Mississippi Child Care Centers Define Quality & Express Negative Economic Impacts due to COVID-19, according to new report

Published 6:14 pm Wednesday, September 1, 2021

Biloxi, MS – Mississippi child care providers say they have yet to recover to pre-COVID enrollment numbers and cannot afford to make quality improvements without additional funding outside of parental fees, according to a new report from the Mississippi Low Income Child Care Initiative (MLICCI). MLICCI Child Care Provider Survey: Assessing Pre- and Post-COVID-19 Pandemic Trends and Perspectives on Child Care Quality Improvement compiles feedback from 171 child care providers plus an additional three focus groups who participate in the state’s child care assistance program.

 

We asked providers to tell us about their pre and post covid numbers, to share with us how they define child care quality, and what their experience has been of quality improvement efforts in Mississippi. Here’s what they told us:

  1. Centers experienced multiple harmful impacts from the pandemic, and have not recovered to pre-covid enrollment numbers.

  2. CCDF centers have capacity to serve more children, but parents in their communities cannot afford the cost of care without CCDF assistance.

  3. Providers know and express great consensus about how to define quality.

  4. Providers cannot afford to make quality improvements without additional funding from a source OTHER than from their parents who cannot afford higher fees.

  5. Providers include in their definition of quality: affordability of services for parents.
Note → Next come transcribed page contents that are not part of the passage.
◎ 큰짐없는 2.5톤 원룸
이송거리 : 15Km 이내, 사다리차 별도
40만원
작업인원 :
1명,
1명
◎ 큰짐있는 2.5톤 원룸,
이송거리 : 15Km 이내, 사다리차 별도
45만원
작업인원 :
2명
  6. Providers include in their definition of quality: ease of access to CCDF funded child care assistance

  7. Providers include in their definition of quality: hours of operation that support parental employment

  8. Providers identify the above listed factors in the definition of quality as racial equity issues.

Therefore, this report leads to these conclusions. Mississippi should:

  • use ARPA funds to serve more children;

  • combine a quality improvement strategy with adequate public funding to support provider participation;

  • ease parental access to CCDF child care assistance

  • promote early childhood services that support parental employment by offering services during hours parents work;

  • add affordability, ease of access to services, and hours of operation that support work to the definition of quality and these factors should be understood to be about racial equity.